==== GIVEN ENTRIES ====

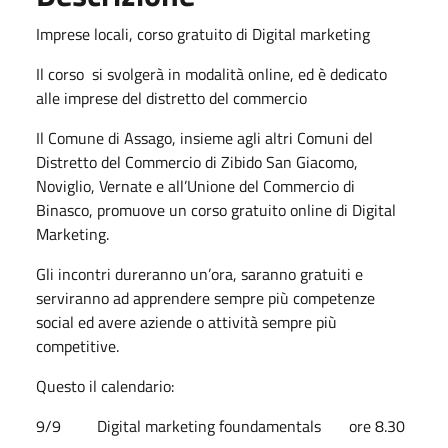
Imprese locali, corso gratuito di Digital marketing
Il corso si svolgerà in modalità online, ed è dedicato
alle imprese del distretto del commercio
Il Comune di Assago, insieme agli altri Comuni del
Distretto del Commercio di Zibido San Giacomo,
Noviglio, Vernate e all’Unione del Commercio di
Binasco, promuove un corso gratuito online di Digital
Marketing.
Gli incontri dureranno un’ora, saranno gratuiti e
serviranno ad apprendere sempre più competenze
social ed avere aziende o attività sempre più
competitive.
Questo il calendario:
9/9 Digital marketing foundamentals ore 8.30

====

### INSTRUCTION
Return each entry exactly as given. Leave the images out.

### ANSWER BOX
Imprese locali, corso gratuito di Digital marketing
Il corso si svolgerà in modalità online, ed è dedicato
alle imprese del distretto del commercio
Il Comune di Assago, insieme agli altri Comuni del
Distretto del Commercio di Zibido San Giacomo,
Noviglio, Vernate e all’Unione del Commercio di
Binasco, promuove un corso gratuito online di Digital
Marketing.
Gli incontri dureranno un’ora, saranno gratuiti e
serviranno ad apprendere sempre più competenze
social ed avere aziende o attività sempre più
competitive.
Questo il calendario:
9/9 Digital marketing foundamentals ore 8.30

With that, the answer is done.